Iran had said at the end of four days of talks in Tehran a week ago that it had provided all information the IAEA needed to remove ambiguities about its development of centrifuge machines and there would be no more discussions about it.

But an IAEA official said Mohammad Saeedi, deputy director of Iran's Atomic Energy Organisation, would meet Olli Heinonen, the UN watchdog's deputy head in charge of non-proliferation safeguards, at agency headquarters in Vienna in the afternoon.

''It is part of the process, related to the work plan,'' the official said, referring to Iran's August pledge to answer questions about hidden nuclear research in a bid to avert harsher UN sanctions sought by Western powers.

After the Tehran round last week, Iranian delegation chief Javad Vaeedi said both sides were satisfied with ''the trend of the talks'' but he did not speak of results that would suggest the centrifuge file had been closed.

The IAEA has withheld comment on whether Iran, in a series of technical, highly secretive talks since August, has been resolving the issues of transparency one by one as promised.

The United States says the Iran-IAEA deal failed to address the core UN Security Council demand that Tehran suspend uranium enrichment work that could potentially create the fissile material for atomic bombs.

Iran says it wants to refine uranium only as an alternative source of electricity so it can export more of its oil and gas.

Six world powers agreed last week to draft a third round of U.N. sanctions unless reports by the IAEA and the EU's top diplomat due in mid-November indicate Tehran has moved toward full cooperation with transparency and suspension demands.

Iran long blocked IAEA inquiries into its efforts to build P-2 centrifuges, which can refine uranium 2-3 times as fast as the 1970s P-1 model it has used to start making nuclear fuel.

P-2 development sites have been off limits to the IAEA.

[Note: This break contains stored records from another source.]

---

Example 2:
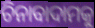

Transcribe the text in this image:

ଚିନାବାଦାମକୁ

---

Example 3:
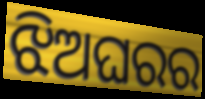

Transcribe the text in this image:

ଝିଅଘରର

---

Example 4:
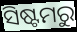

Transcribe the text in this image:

ସିଷ୍ଟମରୁ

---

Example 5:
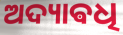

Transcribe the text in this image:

ଅଦ୍ୟାଵଧି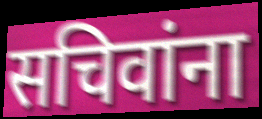
सचिवांनाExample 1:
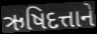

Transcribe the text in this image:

ઋષિદત્તાને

To help verify whether Iran's nuclear aims are peaceful or not, the IAEA has also sought detail on what Tehran did with centrifuge materials obtained from the former nuclear smuggling network of Pakistan's A Q Khan.

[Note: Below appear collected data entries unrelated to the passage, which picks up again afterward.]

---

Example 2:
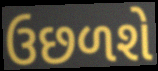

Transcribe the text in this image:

ઉછળશે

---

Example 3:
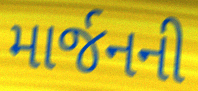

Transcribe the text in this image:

માર્જનની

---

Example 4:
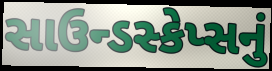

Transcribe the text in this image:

સાઉન્ડસ્કેપ્સનું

President Mahmoud Ahmadinejad yesterday said Iran's nuclear programme was irreversible and insisted Tehran had 3,000 centrifuges in its underground Natanz plant.

Western experts say 3,000 machines running smoothly for long periods at optimal supersonic speed could enrich uranium for an atomic bomb in about a year, if Iran wanted, and form the basis for ''industrial-scale'' nuclear fuel production.

But while diplomats and analysts say Iran now appears to have nearly 3,000 installed, they see no evidence that they are being run together or all being fed with uranium for enrichment.

The pending IAEA report will shed light on Iran's progress.